● **DOCUMENT EXCERPT**:
%%
# Easy to remove Kindle PW cover



## brian017 (Jun 4, 2013)

I currently have the official Amazon cover for my PW however, it is a bit of a PITA to remove. I'm on the lookout for a new cover; I'd like to avoid the ones that you slide in the PW into and there's leather (or whatever material the case is made out of) covering the bezel and the ones that have the 4 corner straps if at all possible. I'm just looking for a click-in case that's easy to remove. Anyone got any recommendations? eBay/Amazon UK links would be welcome. Thanks


----------



## alicepattinson (Jan 27, 2013)

How about this case: http://thewirecutter.com/reviews/best-amazon-kindle-paperwhite-case/


----------



## brian017 (Jun 4, 2013)

Thanks for the reply Alice  Have you had any experiences with this case?


----------



## Ann in Arlington (Oct 27, 2008)

It occurs to me that you may be looking for a more easily removable cover because you prefer to read the device "nekkid."   But I'd guess you still want protection when carrying it when you're out and about.  If that's so, have you considered a slip case rather than a dedicated 'cover'?  

With covers, even the ones that are fairly easy to get on and off are pretty much designed to be put on and stay on for an extended period. But with a slip case it's meant to keep it protected but easily accessible.  There are a number of good quality brands available at Amazon.


----------



## Tia K (Sep 28, 2013)

alicepattinson said:


> How about this case: http://thewirecutter.com/reviews/best-amazon-kindle-paperwhite-case/


For $14 it looks good and also good reviews 
But like Ann said it's good that they are easily removable, I myself like my device nekkid too, but it helps to protect it while taking it out


----------



## Tripp (May 28, 2009)
%%
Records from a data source
%%
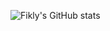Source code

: ![Fikly's GitHub stats](https://github-readme-stats.vercel.app/api?username=fiklycujud&show_icons=true&theme=transparent)
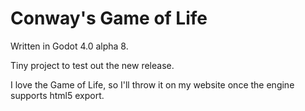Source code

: # Conway's Game of Life
Written in Godot 4.0 alpha 8.

Tiny project to test out the new release.

I love the Game of Life, so I'll throw it on my website once the engine supports html5 export.
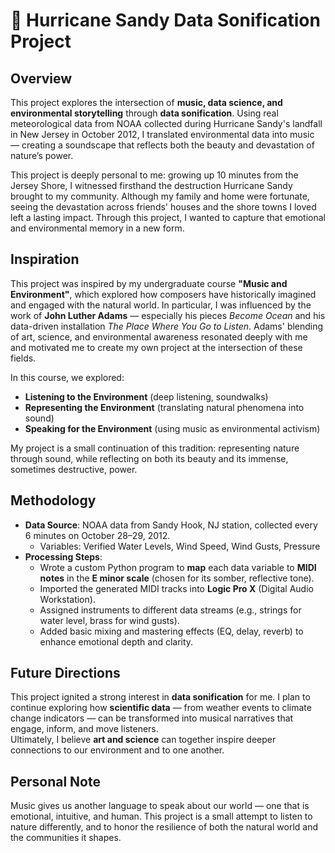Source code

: # 🌊 Hurricane Sandy Data Sonification Project

## Overview

This project explores the intersection of **music, data science, and environmental storytelling** through **data sonification**. Using real meteorological data from NOAA collected during Hurricane Sandy's landfall in New Jersey in October 2012, I translated environmental data into music — creating a soundscape that reflects both the beauty and devastation of nature’s power.

This project is deeply personal to me: growing up 10 minutes from the Jersey Shore, I witnessed firsthand the destruction Hurricane Sandy brought to my community. Although my family and home were fortunate, seeing the devastation across friends' houses and the shore towns I loved left a lasting impact. Through this project, I wanted to capture that emotional and environmental memory in a new form.

## Inspiration

This project was inspired by my undergraduate course **"Music and Environment"**, which explored how composers have historically imagined and engaged with the natural world. In particular, I was influenced by the work of **John Luther Adams** — especially his pieces *Become Ocean* and his data-driven installation *The Place Where You Go to Listen*. Adams' blending of art, science, and environmental awareness resonated deeply with me and motivated me to create my own project at the intersection of these fields.

In this course, we explored:
- **Listening to the Environment** (deep listening, soundwalks)
- **Representing the Environment** (translating natural phenomena into sound)
- **Speaking for the Environment** (using music as environmental activism)

My project is a small continuation of this tradition: representing nature through sound, while reflecting on both its beauty and its immense, sometimes destructive, power.

## Methodology

- **Data Source**: NOAA data from Sandy Hook, NJ station, collected every 6 minutes on October 28–29, 2012.  
  - Variables: Verified Water Levels, Wind Speed, Wind Gusts, Pressure
- **Processing Steps**:
  - Wrote a custom Python program to **map** each data variable to **MIDI notes** in the **E minor scale** (chosen for its somber, reflective tone).
  - Imported the generated MIDI tracks into **Logic Pro X** (Digital Audio Workstation).
  - Assigned instruments to different data streams (e.g., strings for water level, brass for wind gusts).
  - Added basic mixing and mastering effects (EQ, delay, reverb) to enhance emotional depth and clarity.

## Future Directions

This project ignited a strong interest in **data sonification** for me. I plan to continue exploring how **scientific data** — from weather events to climate change indicators — can be transformed into musical narratives that engage, inform, and move listeners.  
Ultimately, I believe **art and science** can together inspire deeper connections to our environment and to one another.

## Personal Note

Music gives us another language to speak about our world — one that is emotional, intuitive, and human. This project is a small attempt to listen to nature differently, and to honor the resilience of both the natural world and the communities it shapes.
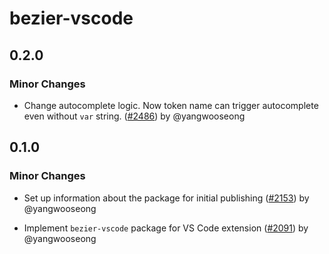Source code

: # bezier-vscode

## 0.2.0

### Minor Changes

- Change autocomplete logic. Now token name can trigger autocomplete even without `var` string. ([#2486](https://github.com/channel-io/bezier-react/pull/2486)) by @yangwooseong

## 0.1.0

### Minor Changes

- Set up information about the package for initial publishing ([#2153](https://github.com/channel-io/bezier-react/pull/2153)) by @yangwooseong

- Implement `bezier-vscode` package for VS Code extension ([#2091](https://github.com/channel-io/bezier-react/pull/2091)) by @yangwooseong
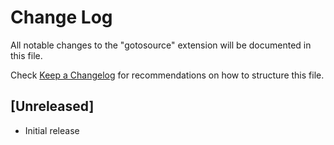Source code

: # Change Log

All notable changes to the "gotosource" extension will be documented in this file.

Check [Keep a Changelog](http://keepachangelog.com/) for recommendations on how to structure this file.

## [Unreleased]

- Initial release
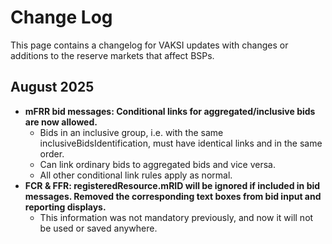 # Change Log
This page contains a changelog for VAKSI updates with changes or additions to the reserve markets that affect BSPs.
## August 2025
* **mFRR bid messages: Conditional links for aggregated/inclusive bids are now allowed.**
  *  Bids in an inclusive group, i.e. with the same inclusiveBidsIdentification, must have identical links and in the same order.
  *  Can link ordinary bids to aggregated bids and vice versa.
  *  All other conditional link rules apply as normal.
* **FCR & FFR: registeredResource.mRID will be ignored if included in bid messages. Removed the corresponding text boxes from bid input and reporting displays.**
  * This information was not mandatory previously, and now it will not be used or saved anywhere.
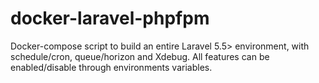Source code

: # docker-laravel-phpfpm
Docker-compose script to build an entire Laravel 5.5> environment, with schedule/cron, queue/horizon and Xdebug. All features can be enabled/disable through environments variables.

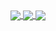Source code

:
<!--
**ThePerkinrex/ThePerkinrex** is a ✨ _special_ ✨ repository because its `README.md` (this file) appears on your GitHub profile.
### Hi there 👋

Here are some ideas to get you started:

- 🔭 I’m currently working on ...
- 🌱 I’m currently learning ...
- 👯 I’m looking to collaborate on ...
- 🤔 I’m looking for help with ...
- 💬 Ask me about ...
- 📫 How to reach me: ...
- 😄 Pronouns: ...
- ⚡ Fun fact: ...
-->


<a href="https://github.com/ThePerkinrex">
  <img align="center" src="https://github-readme-streak-stats.herokuapp.com?user=theperkinrex&theme=dark&hide_border=true&background=36393F" />
  <img align="center" src="https://github-readme-stats.vercel.app/api?username=ThePerkinrex&count_private=true&show_icons=true&theme=slateorange&hide_border=true&include_all_commits=true" />
</a>
<a href="https://github.com/ThePerkinrex">
  <img align="center" src="https://github-readme-stats.vercel.app/api/top-langs/?username=ThePerkinrex&theme=slateorange&hide_border=true&layout=compact&langs_count=8" />
</a>
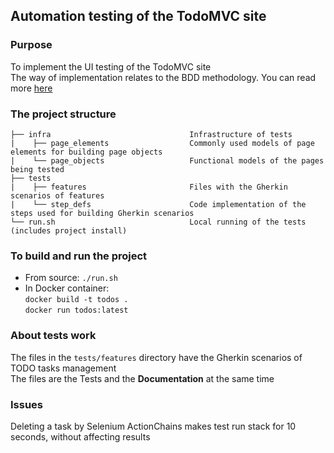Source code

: ## Automation testing of the TodoMVC site

### Purpose 
To implement the UI testing of the TodoMVC site  
The way of implementation relates to the BDD methodology. You can read more [here](https://en.wikipedia.org/wiki/Behavior-driven_development)

### The project structure
    ├── infra                               Infrastructure of tests  
    |    ├── page_elements                  Commonly used models of page elements for building page objects  
    |    └── page_objects                   Functional models of the pages being tested
    ├── tests
    |    ├── features                       Files with the Gherkin scenarios of features
    |    └── step_defs                      Code implementation of the steps used for building Gherkin scenarios
    └── run.sh                              Local running of the tests (includes project install)

### To build and run the project
 - From source: `./run.sh`  
 - In Docker container:   
`docker build -t todos .`  
`docker run todos:latest`

### About tests work
The files in the `tests/features` directory have the Gherkin scenarios of TODO tasks management  
The files are the Tests and the **Documentation** at the same time  

### Issues
Deleting a task by Selenium ActionChains makes test run stack for 10 seconds, without affecting results
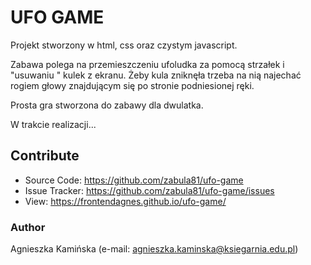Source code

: # UFO GAME

Projekt stworzony w html, css oraz czystym javascript.

Zabawa polega na przemieszczeniu ufoludka za pomocą strzałek i "usuwaniu " kulek z ekranu. Żeby kula zniknęła trzeba na nią najechać rogiem głowy znajdującym się po stronie podniesionej ręki.

Prosta gra stworzona do zabawy dla dwulatka.

W trakcie realizacji...
## Contribute

- Source Code: https://github.com/zabula81/ufo-game
- Issue Tracker: https://github.com/zabula81/ufo-game/issues
- View: https://frontendagnes.github.io/ufo-game/

### Author

Agnieszka Kamińska (e-mail: [agnieszka.kaminska@ksiegarnia.edu.pl](mailto:agnieszka.kaminska@ksiegarnia.edu.pl))

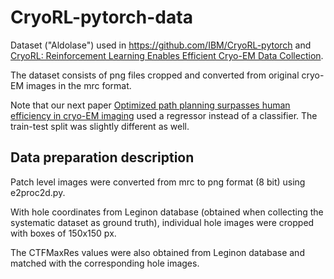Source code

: # CryoRL-pytorch-data

Dataset ("Aldolase") used in https://github.com/IBM/CryoRL-pytorch and [CryoRL: Reinforcement Learning Enables Efficient Cryo-EM Data Collection](https://arxiv.org/abs/2204.07543).

The dataset consists of png files cropped and converted from original cryo-EM images in the mrc format.

Note that our next paper [Optimized path planning surpasses human efficiency in cryo-EM imaging](https://doi.org/10.1101/2022.06.17.496614) used a regressor instead of a classifier. The train-test split was slightly different as well.

## Data preparation description

Patch level images were converted from mrc to png format (8 bit) using e2proc2d.py.

With hole coordinates from Leginon database (obtained when collecting the systematic dataset as ground truth), individual hole images were cropped with boxes of 150x150 px.

The CTFMaxRes values were also obtained from Leginon database and matched with the corresponding hole images.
%%
● **TASK LIST**:
- 1) List each distinct username that heads a post in the Kindle cover thread.
- 2) In the records, replace "Hurricane Sandy" with "Superstorm Sandy", beginning at the line that has "Tiny project to test out the new release." and stopping after the line that has "This project explores". Give only those lines, with the pictures left out.
The records are unrelated to the forum thread.

● **RESPONSES TO THE EXERCISE**:
- 1) brian017, alicepattinson, Ann in Arlington, Tia K, Tripp

- 2)
Tiny project to test out the new release.

I love the Game of Life, so I'll throw it on my website once the engine supports html5 export.
Source code

: # 🌊 Superstorm Sandy Data Sonification Project

## Overview

This project explores the intersection of **music, data science, and environmental storytelling** through **data sonification**. Using real meteorological data from NOAA collected during Superstorm Sandy's landfall in New Jersey in October 2012, I translated environmental data into music — creating a soundscape that reflects both the beauty and devastation of nature’s power.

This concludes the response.